New Delhi: The National Agricultural Cooperative Marketing Federation of India Ltd (Nafed) has said it will import higher volumes of edible oils after it failed to procure sufficient quantity of mustard seeds from the domestic markets due to high prices.
“We will increase our volume of import of edible oils as there is a demand for them in the country,” Nafed managing director Alok Ranjan said.
Nafed, the nodal agency for procuring oilseeds and pulses at minimum support price (MSP) to prevent distress sales, has imported 15,000 tonnes of edible oils till now, Ranjan said. Palm oil accounted for 90% of these imports.
He said Nafed would import both soya and palm oils.
Though most of the oils imported would be sold to state governments (for their oil cooperatives), millers would also be sold the imported oil, Ranjan said. “There is no target fixed for the quantity of import.

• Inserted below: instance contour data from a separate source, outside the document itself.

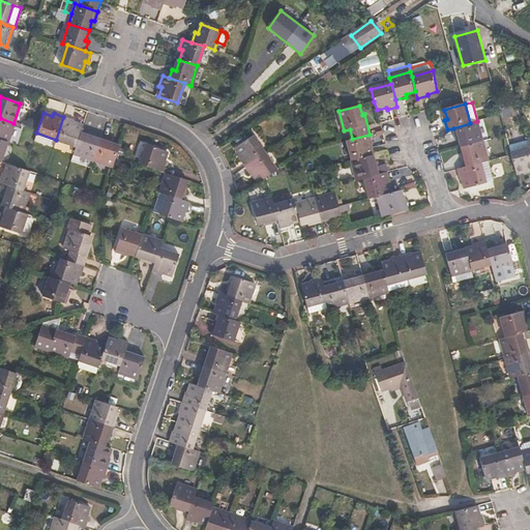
[(76,146),(81,134),(83,126),(74,123),(74,121),(63,117),(56,140),(76,146)]
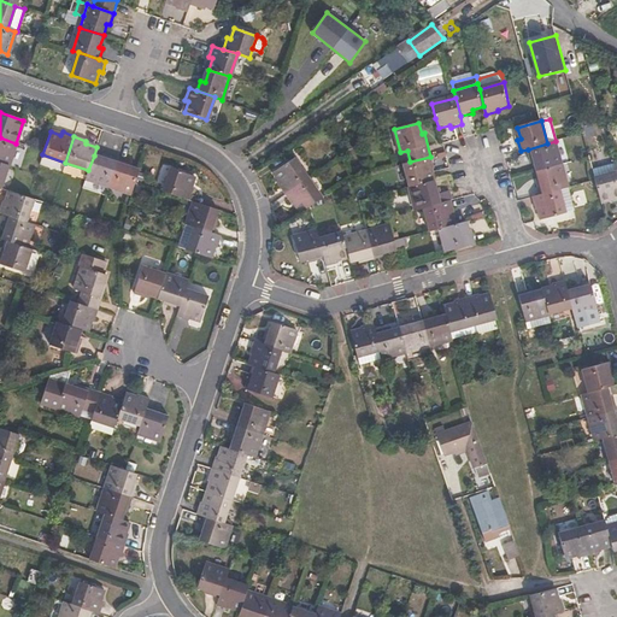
[(0,163),(9,166),(16,144),(0,137),(0,163)]
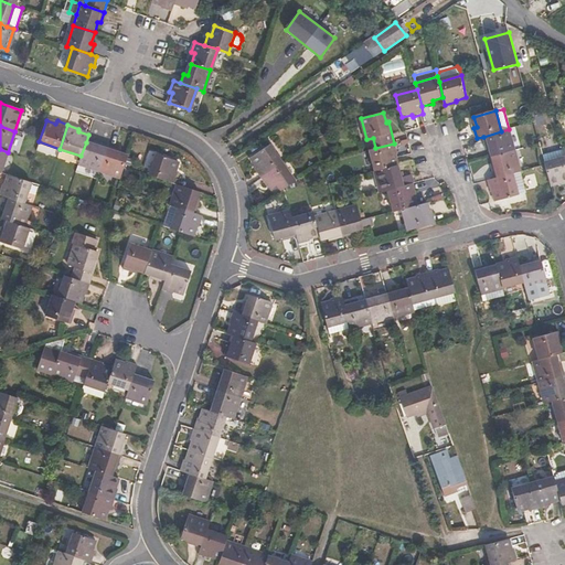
[(513,151),(508,130),(501,131),(483,137),(487,147),(489,146),(492,157),(513,151)]
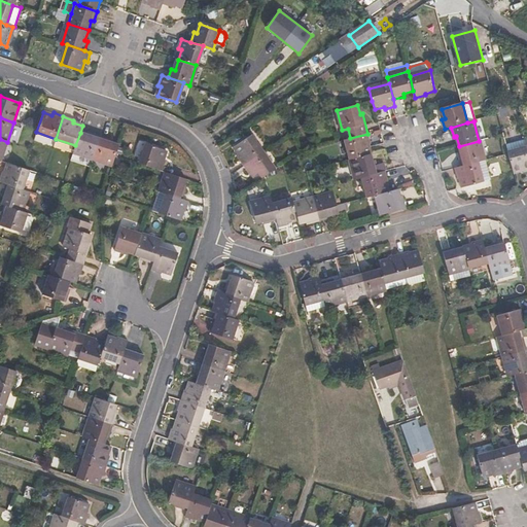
[(248,151),(253,160),(273,146),(261,130),(245,141),(250,149),(248,151)]
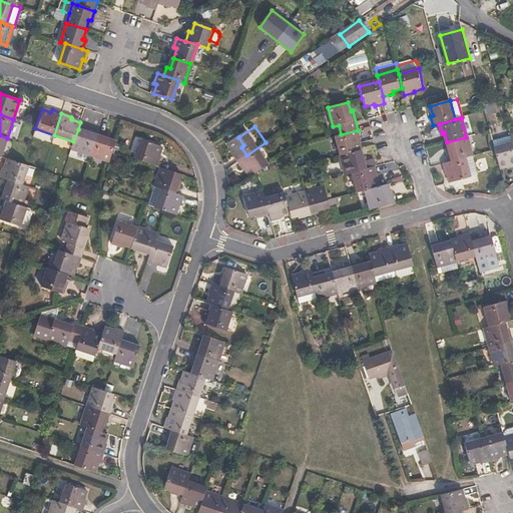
[(71,148),(90,154),(98,131),(88,128),(86,132),(78,129),(73,141),(71,148)]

We will import according to market demand,” he added.
Nafed has, this year, procured only 21,000 tonnes of mustard seeds against 21 lakh tonnes bought last year.
“The low procurement of mustard by Nafed is because of the higher price of the commodity in the domestic market against the MSP fixed by the government,” a government official said.

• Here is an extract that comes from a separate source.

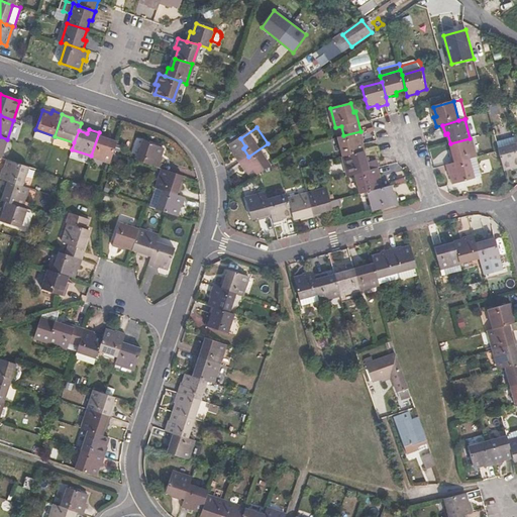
[(360,131),(343,135),(338,137),(343,157),(364,151),(360,141),(364,140),(360,131)]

MSP for mustard, which is grown in the rabi season (October-March), is Rs1,715 per quintal whereas the current market price is in the range of Rs1,850-1,900 per quintal, a trader said. The current high in the market prices of mustard seeds is attributed to a production shortfall.
According to government estimates, mustard production is expected to dip by 15% to 669 lakh tonnes this year against 788 lakh tonnes last year.